• **LISTED ENTRIES**:
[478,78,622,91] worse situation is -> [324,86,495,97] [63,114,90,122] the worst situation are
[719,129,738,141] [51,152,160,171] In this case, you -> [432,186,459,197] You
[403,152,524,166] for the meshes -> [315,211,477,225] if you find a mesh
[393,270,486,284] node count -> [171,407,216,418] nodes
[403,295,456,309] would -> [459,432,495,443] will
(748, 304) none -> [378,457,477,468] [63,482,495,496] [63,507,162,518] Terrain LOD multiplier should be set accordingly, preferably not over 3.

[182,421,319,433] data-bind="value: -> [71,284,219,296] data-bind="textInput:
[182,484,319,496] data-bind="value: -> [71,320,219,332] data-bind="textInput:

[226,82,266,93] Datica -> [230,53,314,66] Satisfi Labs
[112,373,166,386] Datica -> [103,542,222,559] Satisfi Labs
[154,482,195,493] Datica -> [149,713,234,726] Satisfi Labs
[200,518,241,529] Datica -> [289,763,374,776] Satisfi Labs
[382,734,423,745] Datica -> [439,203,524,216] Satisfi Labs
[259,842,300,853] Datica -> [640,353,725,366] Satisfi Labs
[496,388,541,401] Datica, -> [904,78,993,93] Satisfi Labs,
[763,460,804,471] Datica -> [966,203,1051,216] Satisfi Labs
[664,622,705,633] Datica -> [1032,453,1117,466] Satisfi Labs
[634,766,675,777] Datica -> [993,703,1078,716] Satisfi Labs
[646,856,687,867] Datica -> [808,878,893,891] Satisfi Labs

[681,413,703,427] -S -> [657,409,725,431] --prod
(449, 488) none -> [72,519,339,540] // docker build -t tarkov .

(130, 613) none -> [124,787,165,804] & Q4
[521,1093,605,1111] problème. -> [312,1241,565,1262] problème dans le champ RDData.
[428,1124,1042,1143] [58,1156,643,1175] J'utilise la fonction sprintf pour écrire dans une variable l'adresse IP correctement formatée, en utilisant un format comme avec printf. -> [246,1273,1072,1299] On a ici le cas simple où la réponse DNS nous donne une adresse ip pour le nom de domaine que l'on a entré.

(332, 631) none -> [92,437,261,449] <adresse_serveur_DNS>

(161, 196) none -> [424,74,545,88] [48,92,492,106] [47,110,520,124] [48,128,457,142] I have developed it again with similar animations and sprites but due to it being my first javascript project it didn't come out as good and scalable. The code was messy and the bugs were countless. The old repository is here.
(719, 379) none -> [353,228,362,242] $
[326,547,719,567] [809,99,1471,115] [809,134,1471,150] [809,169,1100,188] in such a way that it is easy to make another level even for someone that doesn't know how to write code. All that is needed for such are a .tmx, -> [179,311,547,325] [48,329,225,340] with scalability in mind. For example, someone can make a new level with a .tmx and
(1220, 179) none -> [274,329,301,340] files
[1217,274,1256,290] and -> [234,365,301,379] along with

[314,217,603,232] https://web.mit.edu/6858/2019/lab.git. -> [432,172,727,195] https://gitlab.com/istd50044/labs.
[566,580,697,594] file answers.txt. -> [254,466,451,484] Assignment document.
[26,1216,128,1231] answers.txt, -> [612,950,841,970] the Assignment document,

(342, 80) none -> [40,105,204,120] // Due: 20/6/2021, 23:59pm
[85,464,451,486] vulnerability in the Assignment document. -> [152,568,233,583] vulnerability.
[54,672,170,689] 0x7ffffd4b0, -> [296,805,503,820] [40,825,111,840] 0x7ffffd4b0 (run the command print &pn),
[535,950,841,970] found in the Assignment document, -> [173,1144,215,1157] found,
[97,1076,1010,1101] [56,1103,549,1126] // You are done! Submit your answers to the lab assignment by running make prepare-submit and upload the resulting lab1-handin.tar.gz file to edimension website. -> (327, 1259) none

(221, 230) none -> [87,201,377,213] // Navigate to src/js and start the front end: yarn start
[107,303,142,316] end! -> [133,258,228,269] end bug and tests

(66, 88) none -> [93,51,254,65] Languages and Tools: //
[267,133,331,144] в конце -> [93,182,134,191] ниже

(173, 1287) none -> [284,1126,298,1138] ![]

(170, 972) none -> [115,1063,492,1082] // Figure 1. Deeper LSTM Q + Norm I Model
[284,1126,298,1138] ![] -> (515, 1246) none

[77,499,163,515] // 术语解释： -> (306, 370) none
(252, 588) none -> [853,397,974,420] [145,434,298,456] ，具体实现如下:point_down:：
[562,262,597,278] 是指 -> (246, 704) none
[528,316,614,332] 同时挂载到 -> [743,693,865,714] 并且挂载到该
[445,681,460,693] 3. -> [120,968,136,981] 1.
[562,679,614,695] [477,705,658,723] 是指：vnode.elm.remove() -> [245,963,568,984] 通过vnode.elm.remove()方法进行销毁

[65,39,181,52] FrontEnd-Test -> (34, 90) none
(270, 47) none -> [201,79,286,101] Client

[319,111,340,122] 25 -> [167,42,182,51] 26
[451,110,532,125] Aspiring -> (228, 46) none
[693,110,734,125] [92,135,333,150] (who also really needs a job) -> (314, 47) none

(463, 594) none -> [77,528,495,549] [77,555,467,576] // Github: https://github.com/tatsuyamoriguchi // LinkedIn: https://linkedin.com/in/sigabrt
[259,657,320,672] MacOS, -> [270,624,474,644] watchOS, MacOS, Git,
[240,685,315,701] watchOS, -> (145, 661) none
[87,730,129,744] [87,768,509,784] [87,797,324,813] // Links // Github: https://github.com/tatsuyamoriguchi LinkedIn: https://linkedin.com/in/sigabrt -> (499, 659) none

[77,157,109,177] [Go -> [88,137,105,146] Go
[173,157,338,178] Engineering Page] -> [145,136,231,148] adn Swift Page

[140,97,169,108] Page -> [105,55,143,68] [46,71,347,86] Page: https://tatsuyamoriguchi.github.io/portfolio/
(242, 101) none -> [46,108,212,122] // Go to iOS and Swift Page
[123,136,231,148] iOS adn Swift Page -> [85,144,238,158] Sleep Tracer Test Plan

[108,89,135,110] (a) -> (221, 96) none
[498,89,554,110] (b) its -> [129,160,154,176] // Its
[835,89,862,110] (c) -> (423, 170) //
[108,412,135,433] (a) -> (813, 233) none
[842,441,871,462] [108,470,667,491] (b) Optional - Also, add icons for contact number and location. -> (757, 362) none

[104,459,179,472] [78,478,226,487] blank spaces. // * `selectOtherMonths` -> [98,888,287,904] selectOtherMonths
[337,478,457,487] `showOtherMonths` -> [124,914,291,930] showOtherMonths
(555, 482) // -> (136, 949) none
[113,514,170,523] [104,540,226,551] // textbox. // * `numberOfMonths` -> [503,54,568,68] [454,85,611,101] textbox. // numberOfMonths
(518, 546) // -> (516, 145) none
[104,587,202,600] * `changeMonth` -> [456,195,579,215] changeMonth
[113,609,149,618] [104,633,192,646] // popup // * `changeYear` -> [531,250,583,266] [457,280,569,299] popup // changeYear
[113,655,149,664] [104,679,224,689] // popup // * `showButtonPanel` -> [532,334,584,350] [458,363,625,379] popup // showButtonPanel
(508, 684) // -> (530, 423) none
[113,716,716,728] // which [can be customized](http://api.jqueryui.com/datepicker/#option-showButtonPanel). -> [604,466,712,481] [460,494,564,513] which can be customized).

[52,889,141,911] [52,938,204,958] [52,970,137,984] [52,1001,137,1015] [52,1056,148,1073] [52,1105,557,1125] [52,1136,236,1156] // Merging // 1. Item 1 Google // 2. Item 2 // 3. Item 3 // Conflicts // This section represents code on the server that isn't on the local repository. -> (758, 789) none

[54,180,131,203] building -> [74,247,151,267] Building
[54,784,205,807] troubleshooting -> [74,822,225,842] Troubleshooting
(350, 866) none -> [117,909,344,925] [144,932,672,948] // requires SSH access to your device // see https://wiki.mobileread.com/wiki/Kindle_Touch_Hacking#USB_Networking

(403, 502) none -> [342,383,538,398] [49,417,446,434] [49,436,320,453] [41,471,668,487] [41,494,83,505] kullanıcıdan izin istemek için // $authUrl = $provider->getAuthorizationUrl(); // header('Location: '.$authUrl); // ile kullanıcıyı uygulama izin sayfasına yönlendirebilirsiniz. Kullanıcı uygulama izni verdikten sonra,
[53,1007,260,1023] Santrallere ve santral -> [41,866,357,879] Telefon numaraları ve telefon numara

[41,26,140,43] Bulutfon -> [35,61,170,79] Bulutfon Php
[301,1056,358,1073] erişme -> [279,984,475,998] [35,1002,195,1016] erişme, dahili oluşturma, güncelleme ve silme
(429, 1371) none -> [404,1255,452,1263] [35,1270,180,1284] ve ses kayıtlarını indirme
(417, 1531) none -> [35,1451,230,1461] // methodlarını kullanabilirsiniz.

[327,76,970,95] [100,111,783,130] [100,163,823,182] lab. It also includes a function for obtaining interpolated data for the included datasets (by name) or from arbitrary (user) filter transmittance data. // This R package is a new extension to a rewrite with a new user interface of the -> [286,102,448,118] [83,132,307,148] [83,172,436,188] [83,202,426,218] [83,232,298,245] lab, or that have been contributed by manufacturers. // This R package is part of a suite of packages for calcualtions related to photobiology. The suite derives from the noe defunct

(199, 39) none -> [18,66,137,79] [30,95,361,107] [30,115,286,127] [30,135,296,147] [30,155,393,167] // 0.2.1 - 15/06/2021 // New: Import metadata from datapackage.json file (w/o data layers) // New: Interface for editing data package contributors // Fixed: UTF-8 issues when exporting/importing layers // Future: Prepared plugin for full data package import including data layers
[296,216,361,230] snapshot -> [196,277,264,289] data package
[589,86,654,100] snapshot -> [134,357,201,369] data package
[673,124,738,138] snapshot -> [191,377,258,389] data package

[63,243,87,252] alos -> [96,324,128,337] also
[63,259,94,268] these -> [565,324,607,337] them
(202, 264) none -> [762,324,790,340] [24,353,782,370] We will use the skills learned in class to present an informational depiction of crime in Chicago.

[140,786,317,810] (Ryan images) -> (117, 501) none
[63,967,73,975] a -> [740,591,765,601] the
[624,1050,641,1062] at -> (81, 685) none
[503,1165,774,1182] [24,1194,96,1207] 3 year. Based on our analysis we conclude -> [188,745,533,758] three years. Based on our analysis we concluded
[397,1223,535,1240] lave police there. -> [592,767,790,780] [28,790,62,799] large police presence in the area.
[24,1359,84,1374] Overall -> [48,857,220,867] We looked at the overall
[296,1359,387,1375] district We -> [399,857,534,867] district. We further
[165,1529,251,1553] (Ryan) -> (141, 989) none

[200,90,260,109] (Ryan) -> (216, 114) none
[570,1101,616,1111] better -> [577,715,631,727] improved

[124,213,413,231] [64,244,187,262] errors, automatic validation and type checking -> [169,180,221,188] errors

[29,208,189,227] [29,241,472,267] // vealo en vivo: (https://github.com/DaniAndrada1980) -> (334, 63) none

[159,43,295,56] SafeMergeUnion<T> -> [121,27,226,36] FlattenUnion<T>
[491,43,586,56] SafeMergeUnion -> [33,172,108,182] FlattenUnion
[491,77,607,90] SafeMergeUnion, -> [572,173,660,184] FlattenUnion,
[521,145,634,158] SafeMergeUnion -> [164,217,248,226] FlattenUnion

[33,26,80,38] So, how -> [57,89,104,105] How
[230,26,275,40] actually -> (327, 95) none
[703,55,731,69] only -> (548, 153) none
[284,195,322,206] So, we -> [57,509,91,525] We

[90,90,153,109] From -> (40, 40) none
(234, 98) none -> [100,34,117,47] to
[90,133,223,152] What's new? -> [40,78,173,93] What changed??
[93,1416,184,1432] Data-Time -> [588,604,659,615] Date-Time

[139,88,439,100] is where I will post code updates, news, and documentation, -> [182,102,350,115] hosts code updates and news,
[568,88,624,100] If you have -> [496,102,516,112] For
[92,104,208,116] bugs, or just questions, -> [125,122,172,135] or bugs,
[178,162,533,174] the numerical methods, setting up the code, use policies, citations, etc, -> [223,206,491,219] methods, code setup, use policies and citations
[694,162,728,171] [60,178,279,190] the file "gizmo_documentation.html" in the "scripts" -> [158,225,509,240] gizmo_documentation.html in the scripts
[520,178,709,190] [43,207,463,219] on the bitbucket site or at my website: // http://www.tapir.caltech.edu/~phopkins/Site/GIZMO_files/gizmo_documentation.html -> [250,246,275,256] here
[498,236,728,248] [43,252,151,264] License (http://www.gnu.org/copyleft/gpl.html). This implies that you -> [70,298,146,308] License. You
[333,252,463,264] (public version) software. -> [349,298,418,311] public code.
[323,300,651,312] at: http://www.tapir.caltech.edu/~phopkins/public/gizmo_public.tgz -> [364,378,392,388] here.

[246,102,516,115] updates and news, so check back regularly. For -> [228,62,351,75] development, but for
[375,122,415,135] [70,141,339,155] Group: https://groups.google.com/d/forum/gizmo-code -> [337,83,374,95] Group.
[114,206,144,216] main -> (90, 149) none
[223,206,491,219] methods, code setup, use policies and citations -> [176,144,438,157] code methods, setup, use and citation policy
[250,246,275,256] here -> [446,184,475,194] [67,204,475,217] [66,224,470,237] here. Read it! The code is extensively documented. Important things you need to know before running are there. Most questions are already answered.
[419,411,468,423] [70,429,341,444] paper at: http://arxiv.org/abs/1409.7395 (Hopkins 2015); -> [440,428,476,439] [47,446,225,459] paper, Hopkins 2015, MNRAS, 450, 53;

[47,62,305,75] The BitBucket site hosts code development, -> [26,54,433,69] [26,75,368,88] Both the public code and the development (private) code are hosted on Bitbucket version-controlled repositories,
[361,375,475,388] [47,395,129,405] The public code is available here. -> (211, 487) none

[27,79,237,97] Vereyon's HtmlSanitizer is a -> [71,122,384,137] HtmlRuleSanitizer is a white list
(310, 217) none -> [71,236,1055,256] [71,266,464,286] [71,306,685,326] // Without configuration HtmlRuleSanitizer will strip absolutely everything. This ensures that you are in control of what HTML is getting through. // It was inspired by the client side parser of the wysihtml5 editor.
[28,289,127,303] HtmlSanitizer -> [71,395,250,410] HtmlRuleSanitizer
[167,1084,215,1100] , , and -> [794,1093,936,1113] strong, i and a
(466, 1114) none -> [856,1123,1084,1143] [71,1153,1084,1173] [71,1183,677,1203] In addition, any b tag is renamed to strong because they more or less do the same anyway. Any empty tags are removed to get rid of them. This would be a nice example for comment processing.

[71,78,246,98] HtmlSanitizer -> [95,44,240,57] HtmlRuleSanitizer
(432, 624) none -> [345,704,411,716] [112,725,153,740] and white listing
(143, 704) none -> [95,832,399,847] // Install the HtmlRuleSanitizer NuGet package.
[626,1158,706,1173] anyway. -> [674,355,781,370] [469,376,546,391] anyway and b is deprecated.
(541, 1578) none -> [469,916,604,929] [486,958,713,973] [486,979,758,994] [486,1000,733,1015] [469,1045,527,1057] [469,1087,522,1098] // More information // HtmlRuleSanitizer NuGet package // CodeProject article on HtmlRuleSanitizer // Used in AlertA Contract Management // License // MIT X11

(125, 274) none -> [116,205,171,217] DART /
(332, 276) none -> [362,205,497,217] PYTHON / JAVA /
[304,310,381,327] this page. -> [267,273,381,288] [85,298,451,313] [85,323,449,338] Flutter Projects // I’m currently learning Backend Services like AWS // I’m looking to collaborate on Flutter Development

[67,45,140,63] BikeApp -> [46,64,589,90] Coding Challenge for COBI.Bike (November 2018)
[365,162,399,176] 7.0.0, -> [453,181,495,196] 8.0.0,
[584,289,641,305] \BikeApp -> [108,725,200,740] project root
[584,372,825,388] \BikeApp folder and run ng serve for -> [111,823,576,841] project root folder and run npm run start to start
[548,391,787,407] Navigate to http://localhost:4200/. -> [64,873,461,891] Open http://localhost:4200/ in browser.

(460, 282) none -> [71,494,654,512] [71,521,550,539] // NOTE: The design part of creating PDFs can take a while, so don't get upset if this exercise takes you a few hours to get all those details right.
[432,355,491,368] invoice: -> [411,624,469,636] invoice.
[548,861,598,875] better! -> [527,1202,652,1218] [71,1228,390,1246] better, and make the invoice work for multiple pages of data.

• **TASK PROMPT**: Restate word for word the lines of the data above, starting at the line containing "[634,766,675,777] Datica ->" and ending at the line containing "(130, 613) none -> [124,787,165,804] & Q4", both included, and nothing more.

• **EXERCISE SOLUTION**:
[634,766,675,777] Datica -> [993,703,1078,716] Satisfi Labs
[646,856,687,867] Datica -> [808,878,893,891] Satisfi Labs

[681,413,703,427] -S -> [657,409,725,431] --prod
(449, 488) none -> [72,519,339,540] // docker build -t tarkov .

(130, 613) none -> [124,787,165,804] & Q4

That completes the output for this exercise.